Whatever your age, social background or nationality, if you’re a woman residing in Egypt, the chances of being sexually harassed are extremely high. Even females wearing a hijab or niqab in what should be safe areas like malls, the workplace and schools are susceptible to being harassed.
Feeling it’s time for firm action, Bassita, an Egyptian startup company that created Clickfunding, has launched what has been described as the region’s biggest anti-sexual harassment campaign. The drive by the NGO that highlights social issues focuses on where sexual harassment is most rampant, on the streets and on public transportation. By starring in the video, Egyptian actress Menna Shalaby has helped it trend quickly on social media. “Why do we always blame the girl when she gets harassed?” she asks. Egyptian Hany Adel, a guitarist, vocalist, and screen actor, features in the video too. His simple yet effective lines, including, “Stand with her, not against her,” have also helped turn it into a discussion starter.
Bassita’s innovative multi-award winning Clickfunding model means you can easily help make a difference and be part of a genuine change. Just by clicking “Like”, commenting or sharing the video on social media, you can help push the funding. The video, which is initiated and supported by Egypt’s Ministry of Youth and Sports, the Ministry of Transport, USAID and the European Union amongst others, is also set to run on many Egyptian national and private TV channels for maximum impact.

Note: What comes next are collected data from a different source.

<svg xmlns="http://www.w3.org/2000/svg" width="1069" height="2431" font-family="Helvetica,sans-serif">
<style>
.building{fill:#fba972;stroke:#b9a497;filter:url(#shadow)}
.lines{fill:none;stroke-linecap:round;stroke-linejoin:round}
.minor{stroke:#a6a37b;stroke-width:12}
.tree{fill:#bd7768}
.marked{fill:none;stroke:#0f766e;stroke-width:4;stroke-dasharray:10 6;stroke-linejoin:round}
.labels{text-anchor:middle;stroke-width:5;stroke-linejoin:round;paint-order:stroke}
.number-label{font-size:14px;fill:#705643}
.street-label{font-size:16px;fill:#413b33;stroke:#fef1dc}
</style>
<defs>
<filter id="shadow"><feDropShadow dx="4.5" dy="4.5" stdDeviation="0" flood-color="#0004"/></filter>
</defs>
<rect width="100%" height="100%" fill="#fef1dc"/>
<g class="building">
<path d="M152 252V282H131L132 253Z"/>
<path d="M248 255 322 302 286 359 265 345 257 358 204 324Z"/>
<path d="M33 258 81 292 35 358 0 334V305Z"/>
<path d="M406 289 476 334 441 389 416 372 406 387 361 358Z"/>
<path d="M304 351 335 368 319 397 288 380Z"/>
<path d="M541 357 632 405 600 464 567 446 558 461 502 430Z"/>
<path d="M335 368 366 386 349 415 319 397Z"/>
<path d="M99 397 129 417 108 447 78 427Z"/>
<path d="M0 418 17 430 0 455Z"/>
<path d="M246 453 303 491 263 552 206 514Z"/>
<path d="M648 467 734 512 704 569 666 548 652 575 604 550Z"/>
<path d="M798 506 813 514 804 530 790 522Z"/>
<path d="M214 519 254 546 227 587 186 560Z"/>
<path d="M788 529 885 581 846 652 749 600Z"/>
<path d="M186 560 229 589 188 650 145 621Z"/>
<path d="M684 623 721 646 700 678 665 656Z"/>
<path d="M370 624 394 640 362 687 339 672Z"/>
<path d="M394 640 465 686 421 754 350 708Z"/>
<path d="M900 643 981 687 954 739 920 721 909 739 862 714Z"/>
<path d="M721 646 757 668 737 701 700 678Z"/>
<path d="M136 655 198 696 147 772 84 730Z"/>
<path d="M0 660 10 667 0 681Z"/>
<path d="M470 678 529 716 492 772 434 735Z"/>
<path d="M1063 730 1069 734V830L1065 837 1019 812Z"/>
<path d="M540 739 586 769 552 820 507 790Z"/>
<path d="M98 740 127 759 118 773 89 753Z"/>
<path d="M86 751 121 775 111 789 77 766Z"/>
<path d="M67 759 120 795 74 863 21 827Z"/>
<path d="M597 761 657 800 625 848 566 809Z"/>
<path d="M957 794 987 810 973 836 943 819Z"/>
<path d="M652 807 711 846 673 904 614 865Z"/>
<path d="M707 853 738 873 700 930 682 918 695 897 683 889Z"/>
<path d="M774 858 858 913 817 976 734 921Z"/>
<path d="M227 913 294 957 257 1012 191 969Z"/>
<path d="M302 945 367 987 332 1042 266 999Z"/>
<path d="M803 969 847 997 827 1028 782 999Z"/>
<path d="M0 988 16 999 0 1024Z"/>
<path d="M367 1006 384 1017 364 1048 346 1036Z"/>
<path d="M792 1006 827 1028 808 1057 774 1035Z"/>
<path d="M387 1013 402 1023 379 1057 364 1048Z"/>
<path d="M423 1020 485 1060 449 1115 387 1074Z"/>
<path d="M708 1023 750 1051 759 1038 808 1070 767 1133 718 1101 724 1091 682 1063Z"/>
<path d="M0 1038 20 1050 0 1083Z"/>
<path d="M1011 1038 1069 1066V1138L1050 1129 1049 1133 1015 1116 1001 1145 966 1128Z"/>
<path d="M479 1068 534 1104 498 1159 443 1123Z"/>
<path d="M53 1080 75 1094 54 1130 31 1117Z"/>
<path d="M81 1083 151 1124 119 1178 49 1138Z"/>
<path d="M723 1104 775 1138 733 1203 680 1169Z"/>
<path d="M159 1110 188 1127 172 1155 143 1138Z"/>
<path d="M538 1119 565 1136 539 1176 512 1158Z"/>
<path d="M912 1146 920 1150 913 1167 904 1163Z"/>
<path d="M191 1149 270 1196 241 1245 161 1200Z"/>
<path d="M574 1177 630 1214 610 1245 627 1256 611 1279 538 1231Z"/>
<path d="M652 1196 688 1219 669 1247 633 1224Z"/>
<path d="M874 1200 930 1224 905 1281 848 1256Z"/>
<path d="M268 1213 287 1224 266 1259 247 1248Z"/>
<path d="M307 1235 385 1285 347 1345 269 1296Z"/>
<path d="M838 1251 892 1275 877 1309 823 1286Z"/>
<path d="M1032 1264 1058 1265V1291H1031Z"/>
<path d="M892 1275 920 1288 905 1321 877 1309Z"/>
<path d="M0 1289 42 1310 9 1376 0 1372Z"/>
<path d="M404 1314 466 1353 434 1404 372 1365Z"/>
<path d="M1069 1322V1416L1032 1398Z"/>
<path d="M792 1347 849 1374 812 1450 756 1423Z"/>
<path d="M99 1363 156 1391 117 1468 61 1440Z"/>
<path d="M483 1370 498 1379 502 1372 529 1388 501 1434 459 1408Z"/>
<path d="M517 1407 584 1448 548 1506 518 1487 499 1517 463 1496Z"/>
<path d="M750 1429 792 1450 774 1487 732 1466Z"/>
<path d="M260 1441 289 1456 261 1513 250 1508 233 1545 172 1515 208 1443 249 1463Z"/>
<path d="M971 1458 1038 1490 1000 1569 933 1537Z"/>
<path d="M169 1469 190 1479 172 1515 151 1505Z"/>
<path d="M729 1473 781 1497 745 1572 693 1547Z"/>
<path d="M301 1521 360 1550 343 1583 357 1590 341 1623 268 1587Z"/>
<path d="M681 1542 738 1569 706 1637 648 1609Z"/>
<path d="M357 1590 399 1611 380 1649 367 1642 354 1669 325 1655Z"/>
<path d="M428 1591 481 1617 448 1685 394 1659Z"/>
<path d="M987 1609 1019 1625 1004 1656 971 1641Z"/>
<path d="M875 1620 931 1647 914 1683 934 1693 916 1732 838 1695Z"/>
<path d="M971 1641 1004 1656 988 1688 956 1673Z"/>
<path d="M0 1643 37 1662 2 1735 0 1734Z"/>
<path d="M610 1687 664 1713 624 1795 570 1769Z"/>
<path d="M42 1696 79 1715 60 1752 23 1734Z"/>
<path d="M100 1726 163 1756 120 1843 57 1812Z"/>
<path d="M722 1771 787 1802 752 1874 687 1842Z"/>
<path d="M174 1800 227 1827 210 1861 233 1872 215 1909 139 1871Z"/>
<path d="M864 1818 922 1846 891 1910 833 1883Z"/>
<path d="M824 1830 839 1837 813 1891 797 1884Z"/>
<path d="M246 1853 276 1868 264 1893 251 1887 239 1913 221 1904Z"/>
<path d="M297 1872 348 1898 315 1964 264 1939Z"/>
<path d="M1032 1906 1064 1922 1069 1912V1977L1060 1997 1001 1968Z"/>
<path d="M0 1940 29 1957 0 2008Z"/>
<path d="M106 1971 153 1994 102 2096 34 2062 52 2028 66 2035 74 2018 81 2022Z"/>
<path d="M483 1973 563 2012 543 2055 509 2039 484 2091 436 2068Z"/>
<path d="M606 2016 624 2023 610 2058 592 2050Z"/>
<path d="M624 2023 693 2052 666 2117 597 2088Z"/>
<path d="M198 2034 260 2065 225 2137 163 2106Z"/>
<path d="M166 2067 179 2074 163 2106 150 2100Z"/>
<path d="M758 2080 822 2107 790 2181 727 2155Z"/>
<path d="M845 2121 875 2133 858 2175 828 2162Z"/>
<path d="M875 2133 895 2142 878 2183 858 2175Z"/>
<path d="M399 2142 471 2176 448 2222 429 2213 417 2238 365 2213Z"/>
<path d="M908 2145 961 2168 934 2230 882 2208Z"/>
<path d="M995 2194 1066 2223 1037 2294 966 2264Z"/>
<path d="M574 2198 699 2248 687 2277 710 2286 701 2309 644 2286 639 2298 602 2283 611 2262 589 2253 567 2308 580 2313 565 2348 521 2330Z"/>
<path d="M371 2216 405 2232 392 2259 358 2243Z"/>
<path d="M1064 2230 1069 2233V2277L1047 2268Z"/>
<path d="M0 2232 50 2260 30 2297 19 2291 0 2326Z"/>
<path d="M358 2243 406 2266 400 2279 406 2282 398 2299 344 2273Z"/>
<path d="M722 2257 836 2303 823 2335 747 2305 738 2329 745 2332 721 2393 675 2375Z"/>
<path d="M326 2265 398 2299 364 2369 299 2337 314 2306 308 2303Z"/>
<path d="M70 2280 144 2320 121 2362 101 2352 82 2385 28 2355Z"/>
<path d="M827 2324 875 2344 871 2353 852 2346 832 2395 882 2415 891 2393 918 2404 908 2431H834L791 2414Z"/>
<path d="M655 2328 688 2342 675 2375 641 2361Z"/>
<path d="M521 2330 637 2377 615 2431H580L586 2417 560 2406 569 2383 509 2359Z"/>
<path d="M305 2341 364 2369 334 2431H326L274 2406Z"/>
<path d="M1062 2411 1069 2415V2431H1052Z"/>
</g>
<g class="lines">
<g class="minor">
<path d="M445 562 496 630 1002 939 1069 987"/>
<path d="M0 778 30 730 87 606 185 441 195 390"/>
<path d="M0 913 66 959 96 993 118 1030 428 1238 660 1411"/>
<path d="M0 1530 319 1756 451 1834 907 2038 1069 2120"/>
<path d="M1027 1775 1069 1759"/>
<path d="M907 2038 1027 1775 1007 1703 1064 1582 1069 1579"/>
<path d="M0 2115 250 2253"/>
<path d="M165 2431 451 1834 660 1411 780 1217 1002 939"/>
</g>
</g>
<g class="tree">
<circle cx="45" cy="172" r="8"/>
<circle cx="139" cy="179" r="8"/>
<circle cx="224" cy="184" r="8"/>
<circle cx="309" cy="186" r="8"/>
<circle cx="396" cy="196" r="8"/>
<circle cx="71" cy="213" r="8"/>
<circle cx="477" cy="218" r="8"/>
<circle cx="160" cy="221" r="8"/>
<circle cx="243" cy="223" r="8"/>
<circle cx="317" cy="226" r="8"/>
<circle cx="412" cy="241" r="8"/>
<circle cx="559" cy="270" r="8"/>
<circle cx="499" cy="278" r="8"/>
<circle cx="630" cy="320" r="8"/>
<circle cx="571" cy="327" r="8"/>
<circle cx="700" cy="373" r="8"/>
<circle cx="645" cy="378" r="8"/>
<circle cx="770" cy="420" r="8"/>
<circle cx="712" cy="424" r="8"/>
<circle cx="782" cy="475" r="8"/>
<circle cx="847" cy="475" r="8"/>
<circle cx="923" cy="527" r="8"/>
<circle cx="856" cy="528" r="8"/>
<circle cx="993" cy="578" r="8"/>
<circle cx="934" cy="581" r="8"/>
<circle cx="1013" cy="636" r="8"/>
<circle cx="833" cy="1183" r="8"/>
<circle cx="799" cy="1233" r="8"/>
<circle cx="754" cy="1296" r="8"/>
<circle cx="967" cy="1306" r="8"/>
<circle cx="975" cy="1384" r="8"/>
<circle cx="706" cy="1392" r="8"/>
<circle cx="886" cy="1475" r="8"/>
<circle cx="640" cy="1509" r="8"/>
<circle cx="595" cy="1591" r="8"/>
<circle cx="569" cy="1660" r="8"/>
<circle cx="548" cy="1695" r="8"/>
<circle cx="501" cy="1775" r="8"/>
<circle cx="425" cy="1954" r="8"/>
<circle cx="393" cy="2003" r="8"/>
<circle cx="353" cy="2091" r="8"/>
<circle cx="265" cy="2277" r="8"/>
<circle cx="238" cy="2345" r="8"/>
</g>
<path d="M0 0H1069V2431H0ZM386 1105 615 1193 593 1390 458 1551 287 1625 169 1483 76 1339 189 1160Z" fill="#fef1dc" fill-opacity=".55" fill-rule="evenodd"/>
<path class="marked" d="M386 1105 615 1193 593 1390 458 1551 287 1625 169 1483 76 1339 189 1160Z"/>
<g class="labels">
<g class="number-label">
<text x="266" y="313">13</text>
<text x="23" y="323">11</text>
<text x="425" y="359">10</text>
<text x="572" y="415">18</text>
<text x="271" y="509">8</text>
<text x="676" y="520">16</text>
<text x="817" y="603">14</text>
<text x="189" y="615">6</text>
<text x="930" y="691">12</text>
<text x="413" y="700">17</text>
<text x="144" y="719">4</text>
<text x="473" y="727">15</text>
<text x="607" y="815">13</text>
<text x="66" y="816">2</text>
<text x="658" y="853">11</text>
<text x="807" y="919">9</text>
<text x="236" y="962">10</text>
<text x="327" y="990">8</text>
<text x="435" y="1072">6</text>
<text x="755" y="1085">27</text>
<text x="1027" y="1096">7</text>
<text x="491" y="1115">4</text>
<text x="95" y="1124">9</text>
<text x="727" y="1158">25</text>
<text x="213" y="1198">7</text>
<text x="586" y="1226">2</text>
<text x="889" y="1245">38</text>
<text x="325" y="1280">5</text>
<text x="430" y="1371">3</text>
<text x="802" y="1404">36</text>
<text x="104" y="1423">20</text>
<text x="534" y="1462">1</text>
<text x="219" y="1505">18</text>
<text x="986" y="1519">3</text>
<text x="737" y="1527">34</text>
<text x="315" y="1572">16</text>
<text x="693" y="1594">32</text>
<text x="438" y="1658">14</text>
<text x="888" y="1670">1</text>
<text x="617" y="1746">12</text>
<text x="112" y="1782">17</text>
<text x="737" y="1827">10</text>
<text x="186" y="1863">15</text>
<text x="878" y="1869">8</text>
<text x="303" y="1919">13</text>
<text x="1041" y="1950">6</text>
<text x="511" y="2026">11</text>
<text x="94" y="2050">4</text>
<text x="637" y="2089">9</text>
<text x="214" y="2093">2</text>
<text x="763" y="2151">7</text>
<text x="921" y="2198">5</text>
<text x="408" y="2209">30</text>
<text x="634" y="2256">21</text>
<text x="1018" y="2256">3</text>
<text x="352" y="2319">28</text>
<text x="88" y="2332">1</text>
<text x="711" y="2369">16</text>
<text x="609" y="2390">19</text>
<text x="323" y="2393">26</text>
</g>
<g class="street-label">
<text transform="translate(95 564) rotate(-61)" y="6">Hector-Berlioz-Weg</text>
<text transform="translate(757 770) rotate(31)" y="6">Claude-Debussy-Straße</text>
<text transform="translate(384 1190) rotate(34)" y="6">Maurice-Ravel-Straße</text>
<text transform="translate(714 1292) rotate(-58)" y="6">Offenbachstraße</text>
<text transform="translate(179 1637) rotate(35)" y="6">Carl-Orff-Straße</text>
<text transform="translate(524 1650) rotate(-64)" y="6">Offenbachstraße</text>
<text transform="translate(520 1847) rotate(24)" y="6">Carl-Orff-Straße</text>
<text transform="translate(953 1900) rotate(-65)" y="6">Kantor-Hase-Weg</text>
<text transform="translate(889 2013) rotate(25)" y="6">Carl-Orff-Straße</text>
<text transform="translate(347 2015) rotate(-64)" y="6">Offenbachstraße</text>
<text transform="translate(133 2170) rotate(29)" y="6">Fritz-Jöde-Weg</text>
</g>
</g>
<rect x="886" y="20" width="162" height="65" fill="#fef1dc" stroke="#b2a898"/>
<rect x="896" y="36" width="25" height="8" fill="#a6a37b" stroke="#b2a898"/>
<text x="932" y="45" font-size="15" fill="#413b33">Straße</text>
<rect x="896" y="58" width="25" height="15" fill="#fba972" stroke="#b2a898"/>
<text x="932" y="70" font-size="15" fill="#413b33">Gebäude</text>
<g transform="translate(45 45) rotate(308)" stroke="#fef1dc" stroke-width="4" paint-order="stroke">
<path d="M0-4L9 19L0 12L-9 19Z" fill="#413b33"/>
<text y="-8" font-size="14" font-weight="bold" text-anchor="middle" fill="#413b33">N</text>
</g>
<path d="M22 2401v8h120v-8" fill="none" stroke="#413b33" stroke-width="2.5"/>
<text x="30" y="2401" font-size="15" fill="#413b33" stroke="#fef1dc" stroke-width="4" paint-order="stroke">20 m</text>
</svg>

“We came up with the idea more than eight months ago, and have since been working on getting all the necessary official permits to launch the campaign, and luckily not only did we get the permits, but a number of ministries and reputable NGOs decided to join in our effort to ensure the success of the campaign," Bassita's Project Officer, Mostafa Habib, said to “Cairo Scene.”
The next move is to deluge Egypt's public transportation network with anti-harassment messages. Plus, one of the most important stages of the campaign is to publicise the national hotline women should use to report any sexual harassment. This is crucial as the biggest obstacle to fighting sexual harassment in Egypt is the silence surrounding the deeply rooted problem, as well as the fact women are told to just walk quickly and keep their heads down. So Bassita is calling on women to #Speak_up instead of blaming themselves, living in fear and suffering in private.
The safety situation for women in Egypt got noticeably worse after the 2011 uprisings due to fewer opportunities for them to gain financial independence, as well as an excess of frustrated, jobless men, particularly young ones. Surveys have shown just how perilous it has been for the female gender. In addition to Thomson Reuters Foundation listing Cairo as one of the world’s most dangerous megacities for women, a 2013 United Nations study revealed a whopping 99.3 percent of the Egyptian women involved in the report had been sexually harassed. Additionally, in another survey, 64 percent of Egyptian men admitted to engaging in sexual harassment, according to the United Nations Population Fund.